[Exercise passage]

But even with widespread awareness that the system is broken, fixing the industry remains a monumental task. Many have spoken out, but few have critically assessed exactly what needs to be done—until now. Today, an international group of designers, executives, retailers, and other industry figures published an open letter to the fashion industry advocating for a realignment of seasonal deliveries and sale periods, the production of fewer goods, and less travel for fashion weeks and retail buying appointments.

The letter is the result of an ongoing series of discussions spearheaded by Dries Van Noten. “I got an email from Dries three weeks to a month ago. He had put together a small group of people, and I think he wanted to have a conversation about what we were doing now and, more importantly, a conversation about the future,” Joseph Altuzarra, one of the group’s founding members tells Vogue. “We were really excited about participating in this kind of forum.”

[/Exercise passage]

Complete the following
• A. In the passage on the fashion open letter, rewrite the paragraph beginning "But even with widespread awareness" more briefly, keeping its main facts.
• B. Write out the passage on the fashion open letter from "But even with" to "retail buying appointments.".
• C. Extend the passage on the fashion open letter past its final sentence.

[Information provided]

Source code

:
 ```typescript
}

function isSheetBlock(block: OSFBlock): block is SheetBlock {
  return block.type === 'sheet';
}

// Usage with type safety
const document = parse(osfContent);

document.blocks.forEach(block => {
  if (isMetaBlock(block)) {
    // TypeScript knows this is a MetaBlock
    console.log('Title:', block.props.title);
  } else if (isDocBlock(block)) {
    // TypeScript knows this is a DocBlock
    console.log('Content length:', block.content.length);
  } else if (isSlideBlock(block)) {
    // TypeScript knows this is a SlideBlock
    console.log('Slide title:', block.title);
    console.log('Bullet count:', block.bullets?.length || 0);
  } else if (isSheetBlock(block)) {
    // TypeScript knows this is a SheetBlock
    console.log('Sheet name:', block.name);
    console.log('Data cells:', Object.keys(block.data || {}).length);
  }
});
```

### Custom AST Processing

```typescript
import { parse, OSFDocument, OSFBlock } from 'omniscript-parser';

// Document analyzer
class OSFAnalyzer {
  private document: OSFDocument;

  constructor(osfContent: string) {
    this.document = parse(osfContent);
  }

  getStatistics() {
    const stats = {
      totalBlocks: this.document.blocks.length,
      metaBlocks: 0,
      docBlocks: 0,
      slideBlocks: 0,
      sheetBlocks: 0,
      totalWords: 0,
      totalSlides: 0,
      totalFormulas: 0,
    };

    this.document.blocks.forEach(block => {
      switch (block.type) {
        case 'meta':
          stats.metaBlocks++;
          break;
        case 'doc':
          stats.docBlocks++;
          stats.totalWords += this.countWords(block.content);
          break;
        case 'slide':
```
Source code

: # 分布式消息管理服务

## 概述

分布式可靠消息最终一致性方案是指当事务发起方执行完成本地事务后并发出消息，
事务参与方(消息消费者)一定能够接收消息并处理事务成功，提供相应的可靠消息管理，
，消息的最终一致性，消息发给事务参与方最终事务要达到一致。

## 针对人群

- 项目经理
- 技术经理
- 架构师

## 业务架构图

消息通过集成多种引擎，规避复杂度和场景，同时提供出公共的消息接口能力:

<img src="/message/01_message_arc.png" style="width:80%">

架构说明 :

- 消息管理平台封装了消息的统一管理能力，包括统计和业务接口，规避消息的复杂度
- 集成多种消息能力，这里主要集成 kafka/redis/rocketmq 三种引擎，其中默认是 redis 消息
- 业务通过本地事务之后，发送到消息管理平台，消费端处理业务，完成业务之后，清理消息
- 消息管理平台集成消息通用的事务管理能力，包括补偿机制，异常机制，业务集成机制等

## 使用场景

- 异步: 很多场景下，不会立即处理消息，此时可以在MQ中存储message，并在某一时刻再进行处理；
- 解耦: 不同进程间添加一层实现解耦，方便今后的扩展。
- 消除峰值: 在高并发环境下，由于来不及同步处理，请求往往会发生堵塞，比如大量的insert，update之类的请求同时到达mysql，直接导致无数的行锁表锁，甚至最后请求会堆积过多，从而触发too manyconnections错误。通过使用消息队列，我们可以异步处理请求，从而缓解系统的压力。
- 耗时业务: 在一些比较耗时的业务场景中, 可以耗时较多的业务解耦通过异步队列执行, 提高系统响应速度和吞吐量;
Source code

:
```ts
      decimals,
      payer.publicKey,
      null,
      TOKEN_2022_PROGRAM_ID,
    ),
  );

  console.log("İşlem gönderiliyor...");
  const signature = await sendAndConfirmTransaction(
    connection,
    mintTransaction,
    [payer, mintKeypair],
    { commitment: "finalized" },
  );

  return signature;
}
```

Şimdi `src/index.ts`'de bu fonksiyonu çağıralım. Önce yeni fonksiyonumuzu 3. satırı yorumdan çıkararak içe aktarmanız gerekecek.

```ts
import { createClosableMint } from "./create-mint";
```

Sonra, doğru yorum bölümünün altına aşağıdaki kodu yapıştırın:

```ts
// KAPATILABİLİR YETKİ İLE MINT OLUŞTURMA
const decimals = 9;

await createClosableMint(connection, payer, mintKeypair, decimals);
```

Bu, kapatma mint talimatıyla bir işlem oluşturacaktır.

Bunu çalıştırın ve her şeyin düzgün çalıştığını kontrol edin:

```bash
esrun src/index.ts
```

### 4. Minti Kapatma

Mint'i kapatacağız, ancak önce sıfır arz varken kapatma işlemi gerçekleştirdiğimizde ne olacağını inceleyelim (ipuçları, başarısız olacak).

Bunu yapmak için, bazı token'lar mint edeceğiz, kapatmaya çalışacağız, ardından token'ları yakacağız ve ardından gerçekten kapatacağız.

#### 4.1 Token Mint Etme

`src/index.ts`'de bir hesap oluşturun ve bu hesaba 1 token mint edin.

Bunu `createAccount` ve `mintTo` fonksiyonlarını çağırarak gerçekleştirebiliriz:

[/Information provided]

Answers by task
• A. Fixing the broken fashion system is a huge task, and few people have laid out what must be done. Now an international group of designers, executives, retailers, and other industry figures has published an open letter. It calls for realigned seasonal deliveries and sale periods, fewer goods, and less travel for fashion weeks and retail buying appointments.

• B.
But even with widespread awareness that the system is broken, fixing the industry remains a monumental task. Many have spoken out, but few have critically assessed exactly what needs to be done—until now. Today, an international group of designers, executives, retailers, and other industry figures published an open letter to the fashion industry advocating for a realignment of seasonal deliveries and sale periods, the production of fewer goods, and less travel for fashion weeks and retail buying appointments.

• C.
Backstage at Dries Van Noten fall 2020Photographed by Corey Tenold
Backstage at Erdem fall 2020Photographed by Corey Tenold

The list of signatories to the published letter spans nations. The United States’s contingent includes: Altuzarra and his CEO Shira Sue Carmi, Bergdorf Goodman’s Linda Fargo, Gabriela Hearst, Jeffrey Kalinsky, Nordstrom’s Pete Nordstrom, PR Consulting’s Pierre Rougier and Sylvie Piquet, Proenza Schouler’s Jack McCollough and Lazaro Hernandez, Thom Browne’s Rodrigo Bazan, Tory Burch and her CEO and husband Pierre-Yves Roussel, and Totokaelo’s Chris Bossola. Internationally, the list is much longer, and includes the likes of Marine Serre, Craig Green, Mary Katrantzou, Andrew Keith of Lane Crawford, Hirofumi Kurino of United Arrows, and La Rinascente’s Vittorio Radice. “I think it makes a really big difference that it’s not just designers,” Altuzarra notes. “It’s designers and retailers coming together and having a very open conversation about the industry. I think that’s a very meaningful step.”

Erdem Moralioglu, who participated from London, tells Vogue, “Dries presented a clear opportunity to make a positive change, [and] I did not hesitate to join this forum in which I believe wholeheartedly. Moving our seasonality to a more responsible approach has long been overdue.”